A total of 197 patients (71.1% female; 65.9% primary APS; 72.4% Caucasian) were followed for up to 43 years (median 10). Damage developed in 143 (73.6%) patients. Twenty-three patients (12%) died. Secondary APS (HR 3.07, 95%CI 1.32-7.12, p=0.009), male sex (HR 3.14, 95%CI 1.35-7.33, p=0.008) and age at APS onset ≥40 years (HR 5.34, 95%CI 1.96-14.53, p=0.001) were risk factors for death. Early damage (n=69, 35.0%) was not associated with death (p=0.231). Having a first arterial event was associated with early damage (p<0.001), but not with delta-DIAPS (p=0.539) nor with the risk of death (p=0.151). Delta-DIAPS (n=53/181, 29.3%) predicted mortality (HR 5.40, 95%CI 2.33-12.52, p<0.001), even after adjusting individually for APS category (secondary), sex (male), early damage and age at APS onset (≥40 years) (all p<0.005).

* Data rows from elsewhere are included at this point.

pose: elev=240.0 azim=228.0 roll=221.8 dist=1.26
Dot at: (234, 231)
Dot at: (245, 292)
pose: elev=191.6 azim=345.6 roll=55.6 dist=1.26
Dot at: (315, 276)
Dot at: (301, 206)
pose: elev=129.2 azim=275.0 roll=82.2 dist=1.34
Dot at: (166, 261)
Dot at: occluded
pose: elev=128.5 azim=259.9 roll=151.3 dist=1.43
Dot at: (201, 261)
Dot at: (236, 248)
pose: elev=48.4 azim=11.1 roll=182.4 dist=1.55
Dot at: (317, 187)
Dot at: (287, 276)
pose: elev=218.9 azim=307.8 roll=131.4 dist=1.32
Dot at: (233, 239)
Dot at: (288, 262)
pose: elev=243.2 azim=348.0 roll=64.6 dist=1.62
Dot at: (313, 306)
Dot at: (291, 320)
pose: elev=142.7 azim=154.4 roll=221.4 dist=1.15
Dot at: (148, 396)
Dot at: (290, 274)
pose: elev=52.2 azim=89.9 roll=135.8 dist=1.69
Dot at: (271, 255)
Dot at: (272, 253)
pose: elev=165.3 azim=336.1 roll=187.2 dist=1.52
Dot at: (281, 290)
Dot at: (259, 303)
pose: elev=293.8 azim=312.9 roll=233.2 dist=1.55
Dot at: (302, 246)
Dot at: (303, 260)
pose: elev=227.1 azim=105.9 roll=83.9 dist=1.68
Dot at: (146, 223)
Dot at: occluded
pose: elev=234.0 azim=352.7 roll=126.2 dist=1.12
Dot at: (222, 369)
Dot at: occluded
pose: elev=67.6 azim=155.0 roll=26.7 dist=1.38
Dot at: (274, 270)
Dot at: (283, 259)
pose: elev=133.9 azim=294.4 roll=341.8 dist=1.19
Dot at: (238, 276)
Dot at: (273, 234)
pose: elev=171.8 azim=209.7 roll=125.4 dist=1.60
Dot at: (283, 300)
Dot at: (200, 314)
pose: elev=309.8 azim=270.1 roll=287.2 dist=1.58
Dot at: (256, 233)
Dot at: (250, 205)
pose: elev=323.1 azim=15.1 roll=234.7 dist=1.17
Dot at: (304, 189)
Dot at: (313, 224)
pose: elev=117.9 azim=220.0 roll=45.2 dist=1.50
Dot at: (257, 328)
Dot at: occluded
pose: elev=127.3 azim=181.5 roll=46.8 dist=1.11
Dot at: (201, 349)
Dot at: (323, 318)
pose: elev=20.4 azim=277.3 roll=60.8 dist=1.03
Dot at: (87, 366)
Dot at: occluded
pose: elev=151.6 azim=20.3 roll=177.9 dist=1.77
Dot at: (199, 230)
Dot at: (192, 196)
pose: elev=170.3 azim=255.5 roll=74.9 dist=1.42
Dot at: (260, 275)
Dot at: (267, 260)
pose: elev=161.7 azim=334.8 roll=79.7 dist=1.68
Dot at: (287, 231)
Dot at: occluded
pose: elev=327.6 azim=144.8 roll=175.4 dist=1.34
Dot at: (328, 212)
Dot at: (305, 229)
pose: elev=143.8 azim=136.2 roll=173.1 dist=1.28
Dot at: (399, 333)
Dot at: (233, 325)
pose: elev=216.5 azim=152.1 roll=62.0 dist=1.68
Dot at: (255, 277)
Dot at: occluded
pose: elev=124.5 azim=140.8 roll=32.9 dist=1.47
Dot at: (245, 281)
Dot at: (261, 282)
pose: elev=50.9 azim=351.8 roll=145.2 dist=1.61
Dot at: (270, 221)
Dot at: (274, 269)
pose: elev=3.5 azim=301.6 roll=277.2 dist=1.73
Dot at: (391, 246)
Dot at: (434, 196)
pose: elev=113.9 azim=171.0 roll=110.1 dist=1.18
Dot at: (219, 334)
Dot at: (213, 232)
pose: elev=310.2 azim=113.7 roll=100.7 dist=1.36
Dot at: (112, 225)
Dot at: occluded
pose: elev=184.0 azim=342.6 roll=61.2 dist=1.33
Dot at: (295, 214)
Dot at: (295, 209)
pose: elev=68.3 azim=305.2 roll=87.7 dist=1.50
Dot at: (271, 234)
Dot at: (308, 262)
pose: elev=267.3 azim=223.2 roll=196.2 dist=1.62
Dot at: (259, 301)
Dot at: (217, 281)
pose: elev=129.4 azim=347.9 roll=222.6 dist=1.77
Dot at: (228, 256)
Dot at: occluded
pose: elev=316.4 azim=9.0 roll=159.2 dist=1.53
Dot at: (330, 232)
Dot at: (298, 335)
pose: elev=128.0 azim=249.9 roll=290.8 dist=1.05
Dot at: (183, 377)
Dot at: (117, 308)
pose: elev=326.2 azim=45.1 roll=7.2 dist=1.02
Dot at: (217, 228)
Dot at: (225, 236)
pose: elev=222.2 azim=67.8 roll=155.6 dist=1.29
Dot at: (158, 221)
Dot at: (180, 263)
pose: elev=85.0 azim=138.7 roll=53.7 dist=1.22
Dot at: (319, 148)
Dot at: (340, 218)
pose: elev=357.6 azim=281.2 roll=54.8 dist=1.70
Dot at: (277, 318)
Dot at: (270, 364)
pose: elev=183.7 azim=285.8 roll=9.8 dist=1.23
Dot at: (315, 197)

Evolving damage in the first five years of illness, but not early damage, predicted mortality regardless of the nature of the first thrombotic event, sex, APS category and age.
确定通过抗磷脂综合征损伤指数(DIAPS)测量的早期损伤及其动力学是否可预测死亡率。
我们对血栓形成性抗磷脂综合征患者(2006年悉尼标准)进行了单中心回顾性分析,使用DIAPS进行损伤评估。早期损伤定义为疾病发作后6个月;早期损伤增加(DIAPS变化值)定义为疾病发病后前5年内DIAPS至少升高1分。使用适当的统计检验对组间进行比较。采用Kaplan-Meier方法分析生存率。进行Cox回归分析以研究死亡率的预测因素。
共纳入197例患者(女性占71.1%;原发性抗磷脂综合征占65.9%;白种人占72.4%),随访时间长达43年(中位数为10年)。143例(73.6%)患者出现损伤。23例(12%)患者死亡。继发性抗磷脂综合征(HR 3.07,95%CI 1.32 - 7.12,p = 0.009)、男性(HR 3.14,95%CI 1.35 - 7.33,p = 0.008)和抗磷脂综合征发病年龄≥40岁(HR 5.34,95%CI 1.96 - 14.53,p = 0.001)是死亡的危险因素。早期损伤(n = 69,35.0%)与死亡无关(p = 0.231)。首次发生动脉事件与早期损伤相关(p < 0.001),但与DIAPS变化值无关(p = 0.539),也与死亡风险无关(p = 0.151)。DIAPS变化值(n = 53/181,29.3%)可预测死亡率(HR 5.40,95%CI 2.33 - 12.52,p < 0.001),即使在分别对抗磷脂综合征类别(继发性)、性别(男性)、早期损伤和抗磷脂综合征发病年龄(≥40岁)进行调整后(所有p < 0.005)。
疾病发病后前5年中不断进展的损伤而非早期损伤可预测死亡率,无论首次血栓形成事件的性质、性别、抗磷脂综合征类别和年龄如何。